_EXERCISE TASK_: Print the stretch of the records below from the line containing "picture [0, 515, 1275, 1172]" through the line containing "Identify the document", copying each line without any change.

_INFORMATION PROVIDED_:

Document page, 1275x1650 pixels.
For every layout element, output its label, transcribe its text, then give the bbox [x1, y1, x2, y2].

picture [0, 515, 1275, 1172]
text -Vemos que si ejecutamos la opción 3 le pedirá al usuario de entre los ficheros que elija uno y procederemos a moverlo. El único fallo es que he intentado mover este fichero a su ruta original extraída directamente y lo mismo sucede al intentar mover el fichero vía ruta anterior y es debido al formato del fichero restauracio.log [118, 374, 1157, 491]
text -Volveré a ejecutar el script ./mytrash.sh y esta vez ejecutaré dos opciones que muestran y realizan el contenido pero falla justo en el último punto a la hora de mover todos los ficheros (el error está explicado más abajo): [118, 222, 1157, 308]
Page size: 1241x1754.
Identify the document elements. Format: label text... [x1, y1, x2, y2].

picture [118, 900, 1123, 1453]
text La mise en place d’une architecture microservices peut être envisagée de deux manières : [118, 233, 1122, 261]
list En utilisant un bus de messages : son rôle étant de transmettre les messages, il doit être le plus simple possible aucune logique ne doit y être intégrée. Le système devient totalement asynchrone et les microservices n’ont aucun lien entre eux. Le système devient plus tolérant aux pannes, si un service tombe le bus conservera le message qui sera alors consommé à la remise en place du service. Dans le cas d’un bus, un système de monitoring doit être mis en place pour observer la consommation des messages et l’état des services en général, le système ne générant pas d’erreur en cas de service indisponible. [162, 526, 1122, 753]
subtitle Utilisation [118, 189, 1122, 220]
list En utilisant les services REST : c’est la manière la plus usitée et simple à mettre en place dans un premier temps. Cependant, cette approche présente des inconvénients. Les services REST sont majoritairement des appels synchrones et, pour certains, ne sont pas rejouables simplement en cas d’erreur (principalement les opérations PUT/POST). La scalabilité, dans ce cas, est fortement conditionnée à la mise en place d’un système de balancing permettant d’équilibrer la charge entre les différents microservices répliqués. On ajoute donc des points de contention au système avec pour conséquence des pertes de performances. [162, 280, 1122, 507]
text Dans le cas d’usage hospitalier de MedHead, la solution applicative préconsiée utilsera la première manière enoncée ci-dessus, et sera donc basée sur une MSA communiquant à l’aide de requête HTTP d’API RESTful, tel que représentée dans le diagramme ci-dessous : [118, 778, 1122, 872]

_THE RESPONSE_:
picture [0, 515, 1275, 1172]
text -Vemos que si ejecutamos la opción 3 le pedirá al usuario de entre los ficheros que elija uno y procederemos a moverlo. El único fallo es que he intentado mover este fichero a su ruta original extraída directamente y lo mismo sucede al intentar mover el fichero vía ruta anterior y es debido al formato del fichero restauracio.log [118, 374, 1157, 491]
text -Volveré a ejecutar el script ./mytrash.sh y esta vez ejecutaré dos opciones que muestran y realizan el contenido pero falla justo en el último punto a la hora de mover todos los ficheros (el error está explicado más abajo): [118, 222, 1157, 308]
Page size: 1241x1754.
Identify the document elements. Format: label text... [x1, y1, x2, y2].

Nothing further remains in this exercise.